Early liver transplantation in neonatal-onset and moderate urea cycle disorders may lead to normal neurodevelopment.

机构信息

Department of Pediatrics, Graduate School of Medical Sciences, Kumamoto University, 1-1-1 Honjo, Kumamoto City, Kumamoto Prefecture, 860-8556, Japan.

出版信息

Metab Brain Dis. 2018 Oct;33(5):1517-1523. doi: 10.1007/s11011-018-0259-6. Epub 2018 Jun 11.

Abstract

Urea cycle disorders (UCDs) are inherited metabolic diseases that lead to hyperammonemia. Neurodevelopmental outcomes of patients with UCDs depend on the maximum ammonia concentration (MAC) in the blood during onset. MAC ≥360 μM is a marker of poor neurodevelopmental outcomes. We investigated the neurodevelopmental outcomes and MAC at onset for 177 patients with UCDs in Japan (median age, 8 years and 2 months; range, 10 days-72 years), including 57 patients with male ornithine transcarbamylase (OTCD), 59 patients with female OTCD, 23 patients with carbamoyl-phosphate synthetase 1 deficiency (CPSD), 28 patients with arginosuccinate synthetase deficiency, 9 patients with arginosuccinate lyase deficiency (ALD), and 1 patient with arginase 1 deficiency. Neurodevelopmental outcomes of patients with CPSD and ALD were poor because most had neonatal onset with blood MAC ≥300 μM at onset. Although OTCD, particularly female late-onset OTCD, has good neurodevelopmental outcomes among those with UCDs, it is not necessarily a mild disease with good long-term outcomes. Patients with severe UCDs and MAC ≥300 μM at onset should undergo liver transplantation (LT). Moreover, this study suggested that if the onset of UCD began during the neonatal period, then even UCD patients with MAC <300 μM at onset should undergo LT to protect the brain.

摘要

尿素循环障碍(UCDs)是导致高氨血症的遗传性代谢疾病。
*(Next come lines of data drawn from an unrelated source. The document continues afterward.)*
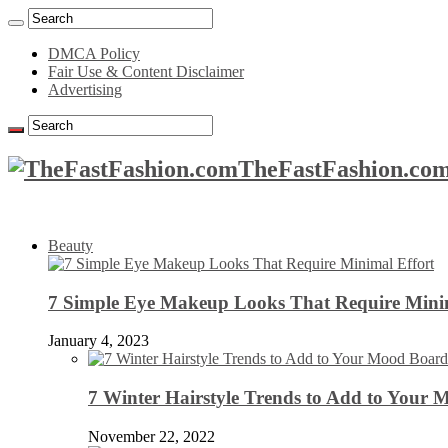
DMCA Policy
Fair Use & Content Disclaimer
Advertising
TheFastFashion.com
Beauty
7 Simple Eye Makeup Looks That Require Minim
January 4, 2023
7 Winter Hairstyle Trends to Add to Your
November 22, 2022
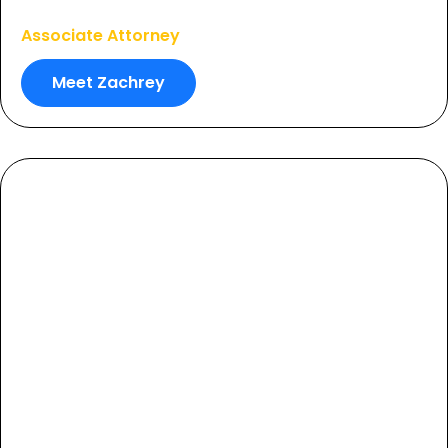
Zachrey Robbins
Associate Attorney
Meet Zachrey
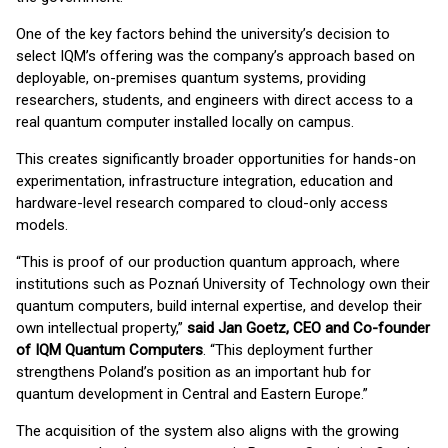
One of the key factors behind the university’s decision to
select IQM’s offering was the company’s approach based on
deployable, on-premises quantum systems, providing
researchers, students, and engineers with direct access to a
real quantum computer installed locally on campus.
This creates significantly broader opportunities for hands-on
experimentation, infrastructure integration, education and
hardware-level research compared to cloud-only access
models.
“This is proof of our production quantum approach, where
institutions such as Poznań University of Technology own their
quantum computers, build internal expertise, and develop their
own intellectual property,”
said Jan Goetz, CEO and Co-founder
of IQM Quantum Computers
. “This deployment further
strengthens Poland’s position as an important hub for
quantum development in Central and Eastern Europe.”
The acquisition of the system also aligns with the growing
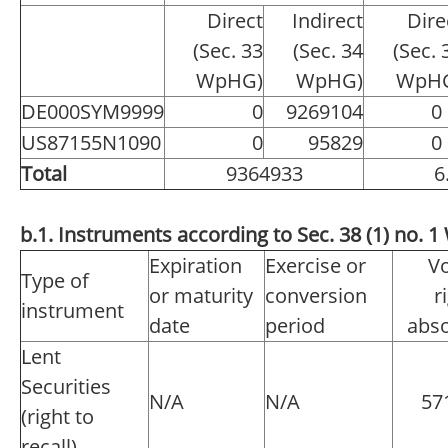
Direct
Indirect
Dire
(Sec. 33
(Sec. 34
(Sec. 
WpHG)
WpHG)
WpH
DE000SYM9999
0
9269104
0
US87155N1090
0
95829
0
Total
9364933
6
b.1. Instruments according to Sec. 38 (1) no.
Expiration
Exercise or
Vo
Type of
or maturity
conversion
r
instrument
date
period
abso
Lent
Securities
N/A
N/A
57
(right to
recall)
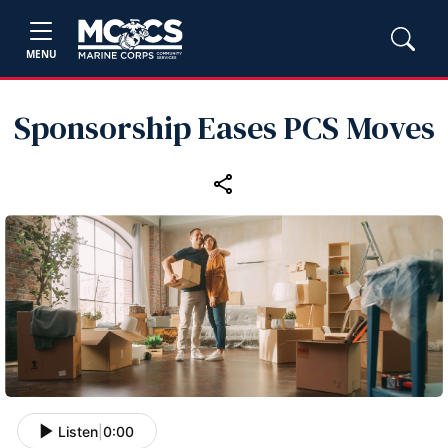
MENU
Sponsorship Eases PCS Moves
Listen
|
0:00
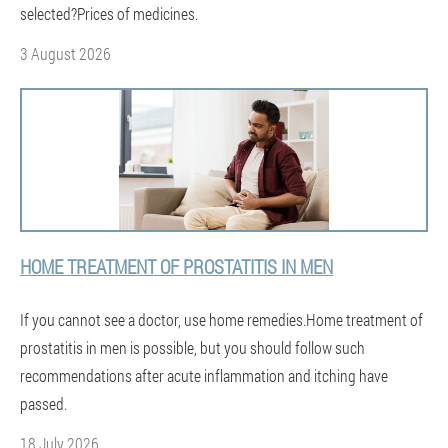
selected?Prices of medicines.
3 August 2026
HOME TREATMENT OF PROSTATITIS IN MEN
If you cannot see a doctor, use home remedies.Home treatment of
prostatitis in men is possible, but you should follow such
recommendations after acute inflammation and itching have
passed.
18 July 2026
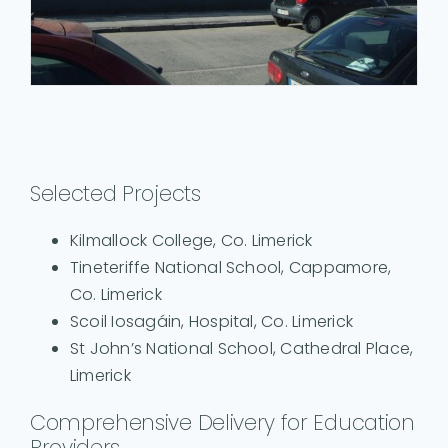
Selected Projects
Kilmallock College, Co. Limerick
Tineteriffe National School, Cappamore,
Co. Limerick
Scoil Iosagáin, Hospital, Co. Limerick
St John’s National School, Cathedral Place,
Limerick
Comprehensive Delivery for Education
Providers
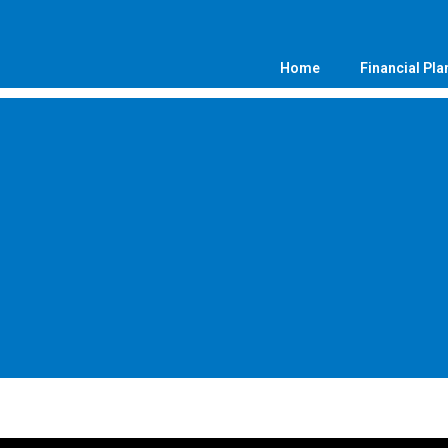
Home
Financial Pla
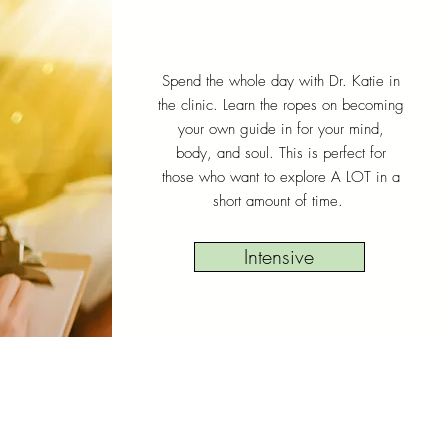
Spend the whole day with Dr. Katie in
the clinic. Learn the ropes on becoming
your own guide in for your mind,
body, and soul. This is perfect for
those who want to explore A LOT in a
short amount of time.
Intensive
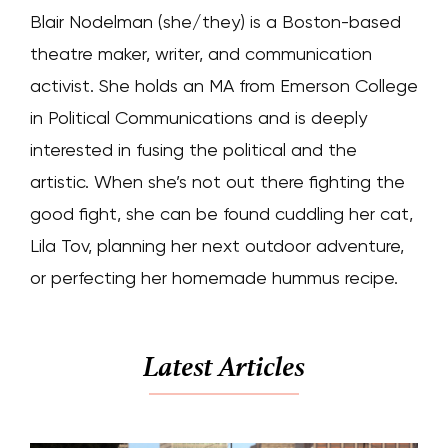
Blair Nodelman (she/they) is a Boston-based
theatre maker, writer, and communication
activist. She holds an MA from Emerson College
in Political Communications and is deeply
interested in fusing the political and the
artistic. When she’s not out there fighting the
good fight, she can be found cuddling her cat,
Lila Tov, planning her next outdoor adventure,
or perfecting her homemade hummus recipe.
Latest Articles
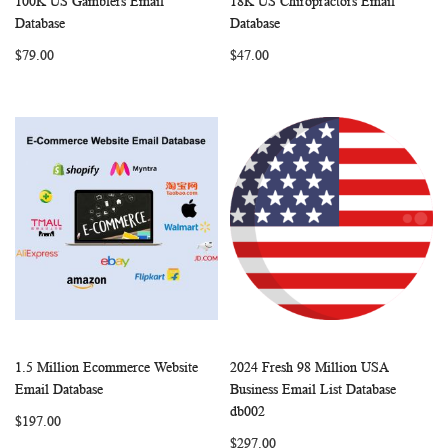
100K US Gamblers Email
18K US Chiropractors Email
WISH
COMPARE
WISH
COMP
Add to Cart
Add to Cart
Database
Database
LIST
LIST
$79.00
$47.00
1.5 Million Ecommerce Website
2024 Fresh 98 Million USA
WISH
COMPARE
WISH
COMP
Add to Cart
Add to Cart
Email Database
Business Email List Database
LIST
LIST
db002
$197.00
$297.00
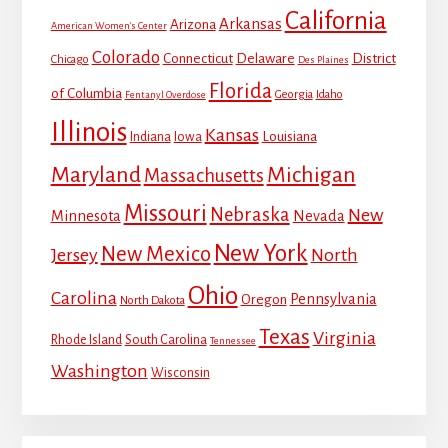
California
Arkansas
Arizona
American Women's Center
Colorado
Connecticut
Delaware
District
Chicago
Des Plaines
Florida
of Columbia
Georgia
Idaho
Fentanyl Overdose
Illinois
Kansas
Louisiana
Indiana
Iowa
Maryland
Michigan
Massachusetts
Missouri
Nebraska
New
Minnesota
Nevada
New York
New Mexico
Jersey
North
Ohio
Carolina
Pennsylvania
Oregon
North Dakota
Texas
Virginia
Rhode Island
South Carolina
Tennessee
Washington
Wisconsin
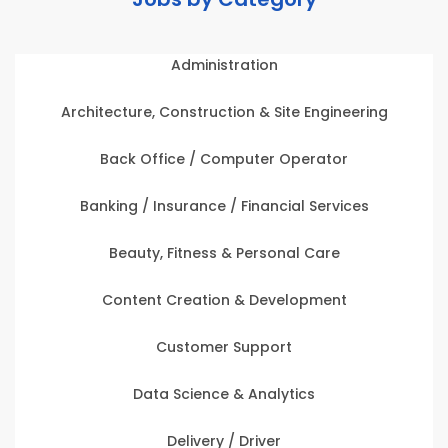
Administration
Architecture, Construction & Site Engineering
Back Office / Computer Operator
Banking / Insurance / Financial Services
Beauty, Fitness & Personal Care
Content Creation & Development
Customer Support
Data Science & Analytics
Delivery / Driver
UCD 患者的神经发育结局取决于发病时血液中最大氨浓度(MAC)。MAC≥360μM 是神经发育不良结局的标志。我们研究了日本 177 例 UCD 患者的神经发育结局和发病时的 MAC(中位数年龄为 8 岁 2 个月;范围 10 天-72 岁),包括 57 例男性鸟氨酸转氨甲酰酶(OTCD)患者、59 例女性 OTCD 患者、23 例氨甲酰磷酸合成酶 1 缺乏症(CPSD)患者、28 例精氨酸合成酶缺乏症患者、9 例精氨酸琥珀酸裂解酶缺乏症(ALD)患者和 1 例精氨酸酶 1 缺乏症患者。CPSD 和 ALD 患者的神经发育结局较差,因为大多数患者在发病时具有新生儿发病,MAC≥300μM。尽管 OTCD,尤其是女性迟发性 OTCD,在 UCD 患者中具有良好的神经发育结局,但它并不一定是一种具有良好长期结局的轻度疾病。发病时伴有严重 UCD 和 MAC≥300μM 的患者应进行肝移植(LT)。此外,本研究表明,如果 UCD 的发病始于新生儿期,那么即使发病时 MAC<300μM 的 UCD 患者也应进行 LT 以保护大脑。